It was a revelation. It's a brave singer indeed who
has the skill and self-belief to take on Ms Mitchell's
repertoire. Mr Shaw sang fourteen of her compositions
and lived to tell the tale! Bravo indeed!
His new album is a small masterpiece. Voice and piano
(he accompanies himself) nothing more, nothing less.
The concentrated intensity of his performances are
riveting. Whether in a light-as-a-feather rendition of
Noel Coward's 'If Love Were All' or the brutally
exposed interpretation of Nick Cave's transcendently
beautiful 'Into My Arms', he remains focussed and wonderfully
attentive to the spirit of his chosen material.
It is an exquisite engagement.
Even an old warhorse like 'Who Can I Turn To ?' comes up
smelling of roses given Mr Shaw's careful love and attention.
His tone is warm and rich and he is not afraid of taking
the occasional risk.
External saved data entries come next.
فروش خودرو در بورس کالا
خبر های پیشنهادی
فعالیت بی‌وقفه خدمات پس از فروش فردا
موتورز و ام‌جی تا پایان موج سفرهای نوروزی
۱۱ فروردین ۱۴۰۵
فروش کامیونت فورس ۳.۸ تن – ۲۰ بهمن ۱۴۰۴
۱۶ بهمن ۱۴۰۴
Throwing a falsetto line up into the
air with little fear about where it might land.
Final track, a simple but lovely piano arrangement of the
Welsh folk-song 'Watching The White Wheat', gives a gentle
and affectionate nod to his roots and closes the door quietly
on this comsumately conceived and performed collection of songs.
In some ways Mr Shaw might be thought of as a "singer's singer"
but 'Somewhere Toward's Love' really does deliver something
richly rewarding for anyone who might want to take the chance.